From Dr. Martina Scholtens, this is a collection of honest, vulnerable, and poignant stories from a ten-year career as a physician at a refugee clinic in Vancouver. As the Globe and Mail describes it, this stunning memoir is “both an eye-opening account for Canadians wanting to understand the challenges facing refugees and a strong argument for refugee health, including mental health, to receive dedicated treatment and funding . . . . Your Heart Is the Size of Your Fist is also about the person in the white coat: a mother trying to find balance between the personal and professional, and a doctor whose patients expand her notions of what a doctor should be.”  

Radiant Voices edited by carla bergman

Inspired by EMMA Talks, a speakers’ series committed to amplifying the voices of thinkers, activists, scholars, artists, and community builders who are also women-identified, trans, and gender-nonconforming folks, this collection of essays “urge and coax us to soften ourselves to one another and the planet…a chorus of gorgeously diverse voices that share personal glimpses of their lives and remind us of what it’s like to be human. Both heart-opening and eye-opening, Radiant Voices is an important and necessary celebration of marginalized and triumphant voices” (Dani Burleson, editor All of Me: Stories of Love, Anger and the Female Body). 

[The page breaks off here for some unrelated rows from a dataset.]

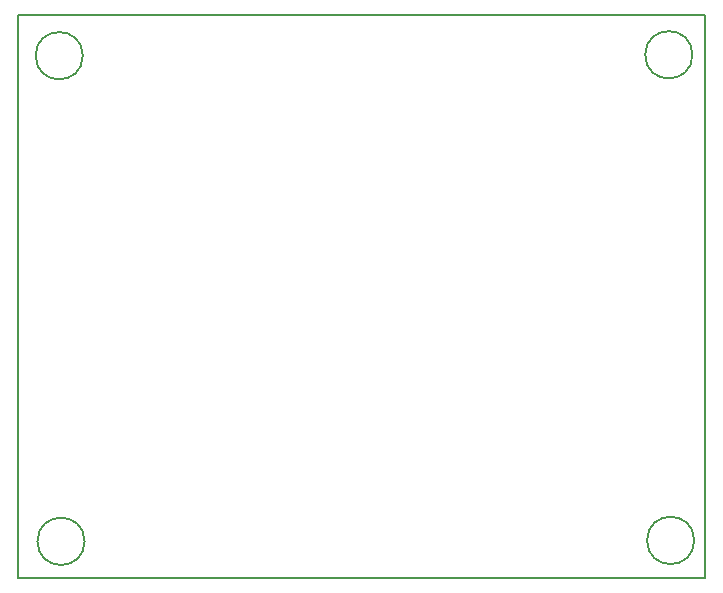
<source format=gbr>
G04 #@! TF.GenerationSoftware,KiCad,Pcbnew,5.0.2-bee76a0~70~ubuntu16.04.1*
G04 #@! TF.CreationDate,2021-02-05T17:40:51+03:00*
G04 #@! TF.ProjectId,das_auto_schema,6461735f-6175-4746-9f5f-736368656d61,rev?*
G04 #@! TF.SameCoordinates,Original*
G04 #@! TF.FileFunction,Profile,NP*
%FSLAX46Y46*%
G04 Gerber Fmt 4.6, Leading zero omitted, Abs format (unit mm)*
G04 Created by KiCad (PCBNEW 5.0.2-bee76a0~70~ubuntu16.04.1) date Fr 05 Feb 2021 17:40:51 MSK*
%MOMM*%
%LPD*%
G01*
G04 APERTURE LIST*
%ADD10C,0.200000*%
G04 APERTURE END LIST*
D10*
X170078400Y-55194200D02*
X170078400Y-102844600D01*
X111963200Y-55194200D02*
X170078400Y-55194200D01*
X111963200Y-102844600D02*
X111963200Y-55194200D01*
X170078400Y-102844600D02*
X111963200Y-102844600D01*
X169182800Y-99688400D02*
G75*
G03X169182800Y-99688400I-2000000J0D01*
G01*
X169030400Y-58572400D02*
G75*
G03X169030400Y-58572400I-2000000J0D01*
G01*
X117570000Y-99764600D02*
G75*
G03X117570000Y-99764600I-2000000J0D01*
G01*
X117417600Y-58648600D02*
G75*
G03X117417600Y-58648600I-2000000J0D01*
G01*
M02*

</source>
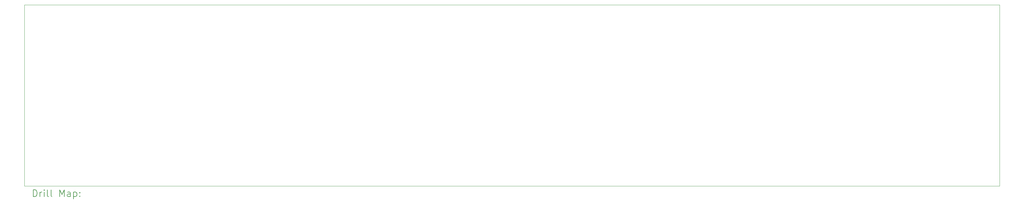
<source format=gbr>
%TF.GenerationSoftware,KiCad,Pcbnew,8.0.6*%
%TF.CreationDate,2024-11-22T20:17:54-05:00*%
%TF.ProjectId,exosuit_modular_board,65786f73-7569-4745-9f6d-6f64756c6172,rev?*%
%TF.SameCoordinates,Original*%
%TF.FileFunction,Drillmap*%
%TF.FilePolarity,Positive*%
%FSLAX45Y45*%
G04 Gerber Fmt 4.5, Leading zero omitted, Abs format (unit mm)*
G04 Created by KiCad (PCBNEW 8.0.6) date 2024-11-22 20:17:54*
%MOMM*%
%LPD*%
G01*
G04 APERTURE LIST*
%ADD10C,0.050000*%
%ADD11C,0.200000*%
G04 APERTURE END LIST*
D10*
X12145000Y-7697500D02*
X40905000Y-7697500D01*
X40905000Y-13065000D01*
X12145000Y-13065000D01*
X12145000Y-7697500D01*
D11*
X12403277Y-13378984D02*
X12403277Y-13178984D01*
X12403277Y-13178984D02*
X12450896Y-13178984D01*
X12450896Y-13178984D02*
X12479467Y-13188508D01*
X12479467Y-13188508D02*
X12498515Y-13207555D01*
X12498515Y-13207555D02*
X12508039Y-13226603D01*
X12508039Y-13226603D02*
X12517562Y-13264698D01*
X12517562Y-13264698D02*
X12517562Y-13293269D01*
X12517562Y-13293269D02*
X12508039Y-13331365D01*
X12508039Y-13331365D02*
X12498515Y-13350412D01*
X12498515Y-13350412D02*
X12479467Y-13369460D01*
X12479467Y-13369460D02*
X12450896Y-13378984D01*
X12450896Y-13378984D02*
X12403277Y-13378984D01*
X12603277Y-13378984D02*
X12603277Y-13245650D01*
X12603277Y-13283746D02*
X12612801Y-13264698D01*
X12612801Y-13264698D02*
X12622324Y-13255174D01*
X12622324Y-13255174D02*
X12641372Y-13245650D01*
X12641372Y-13245650D02*
X12660420Y-13245650D01*
X12727086Y-13378984D02*
X12727086Y-13245650D01*
X12727086Y-13178984D02*
X12717562Y-13188508D01*
X12717562Y-13188508D02*
X12727086Y-13198031D01*
X12727086Y-13198031D02*
X12736610Y-13188508D01*
X12736610Y-13188508D02*
X12727086Y-13178984D01*
X12727086Y-13178984D02*
X12727086Y-13198031D01*
X12850896Y-13378984D02*
X12831848Y-13369460D01*
X12831848Y-13369460D02*
X12822324Y-13350412D01*
X12822324Y-13350412D02*
X12822324Y-13178984D01*
X12955658Y-13378984D02*
X12936610Y-13369460D01*
X12936610Y-13369460D02*
X12927086Y-13350412D01*
X12927086Y-13350412D02*
X12927086Y-13178984D01*
X13184229Y-13378984D02*
X13184229Y-13178984D01*
X13184229Y-13178984D02*
X13250896Y-13321841D01*
X13250896Y-13321841D02*
X13317562Y-13178984D01*
X13317562Y-13178984D02*
X13317562Y-13378984D01*
X13498515Y-13378984D02*
X13498515Y-13274222D01*
X13498515Y-13274222D02*
X13488991Y-13255174D01*
X13488991Y-13255174D02*
X13469943Y-13245650D01*
X13469943Y-13245650D02*
X13431848Y-13245650D01*
X13431848Y-13245650D02*
X13412801Y-13255174D01*
X13498515Y-13369460D02*
X13479467Y-13378984D01*
X13479467Y-13378984D02*
X13431848Y-13378984D01*
X13431848Y-13378984D02*
X13412801Y-13369460D01*
X13412801Y-13369460D02*
X13403277Y-13350412D01*
X13403277Y-13350412D02*
X13403277Y-13331365D01*
X13403277Y-13331365D02*
X13412801Y-13312317D01*
X13412801Y-13312317D02*
X13431848Y-13302793D01*
X13431848Y-13302793D02*
X13479467Y-13302793D01*
X13479467Y-13302793D02*
X13498515Y-13293269D01*
X13593753Y-13245650D02*
X13593753Y-13445650D01*
X13593753Y-13255174D02*
X13612801Y-13245650D01*
X13612801Y-13245650D02*
X13650896Y-13245650D01*
X13650896Y-13245650D02*
X13669943Y-13255174D01*
X13669943Y-13255174D02*
X13679467Y-13264698D01*
X13679467Y-13264698D02*
X13688991Y-13283746D01*
X13688991Y-13283746D02*
X13688991Y-13340888D01*
X13688991Y-13340888D02*
X13679467Y-13359936D01*
X13679467Y-13359936D02*
X13669943Y-13369460D01*
X13669943Y-13369460D02*
X13650896Y-13378984D01*
X13650896Y-13378984D02*
X13612801Y-13378984D01*
X13612801Y-13378984D02*
X13593753Y-13369460D01*
X13774705Y-13359936D02*
X13784229Y-13369460D01*
X13784229Y-13369460D02*
X13774705Y-13378984D01*
X13774705Y-13378984D02*
X13765182Y-13369460D01*
X13765182Y-13369460D02*
X13774705Y-13359936D01*
X13774705Y-13359936D02*
X13774705Y-13378984D01*
X13774705Y-13255174D02*
X13784229Y-13264698D01*
X13784229Y-13264698D02*
X13774705Y-13274222D01*
X13774705Y-13274222D02*
X13765182Y-13264698D01*
X13765182Y-13264698D02*
X13774705Y-13255174D01*
X13774705Y-13255174D02*
X13774705Y-13274222D01*
M02*

</source>
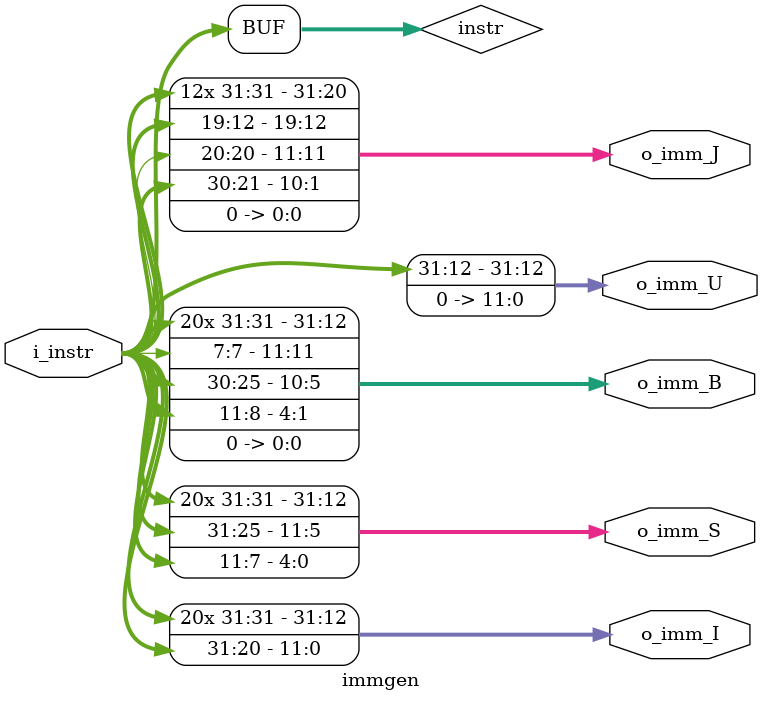
<source format=sv>

module immgen (
  input  logic [31:0] i_instr,
  output logic [31:0] o_imm_I,   // I-type  (e.g., ADDI, JALR, LOADs)
  output logic [31:0] o_imm_S,   // S-type  (STOREs)
  output logic [31:0] o_imm_B,   // B-type  (branches BEQ/BNE/BLT/BGE/BLTU/BGEU)
  output logic [31:0] o_imm_U,   // U-type  (LUI/AUIPC)
  output logic [31:0] o_imm_J    // J-type  (JAL)
);

  logic [31:0] instr;
  assign instr = i_instr;

  // I-type: sign-extend bits [31:20]
  assign o_imm_I = {{20{instr[31]}}, instr[31:20]};

  // S-type: sign-extend { [31:25], [11:7] }
  assign o_imm_S = {{20{instr[31]}}, instr[31:25], instr[11:7]};

  // B-type: { [31], [7], [30:25], [11:8], 0 } with sign-extend (bit[0]=0)
  assign o_imm_B = {{19{instr[31]}}, instr[31], instr[7], instr[30:25], instr[11:8], 1'b0};

  // U-type: upper 20 bits, lower 12 bits are zero
  assign o_imm_U = {instr[31:12], 12'b0};

  // J-type: { [31], [19:12], [20], [30:21], 0 } with sign-extend (bit[0]=0)
  assign o_imm_J = {{11{instr[31]}}, instr[31], instr[19:12], instr[20], instr[30:21], 1'b0};

endmodule

</source>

It’s Only the Himalayas by S. Bedford

Humour, adventure, and little-to-no self-exploration are the themes of this travel memoir by indie backpacker S. Bedford, “a Canadian waitress who swears like a fishwife [and] goes to Boracay” (New York Times). Far from the poplar Eat Pray Love narrative of self-discovery, this year-long chronicle of laugh-out-loud events (running from lions in the dark, wearing Chucks to climb a mountain, learning that meditation is much more than just, as she calls it, “a successful re-branding of the nap”), this is a tale of one woman who, along with her aggravatingly perfect friend, tripped into one chaotic situation after another and lived to tell the tale.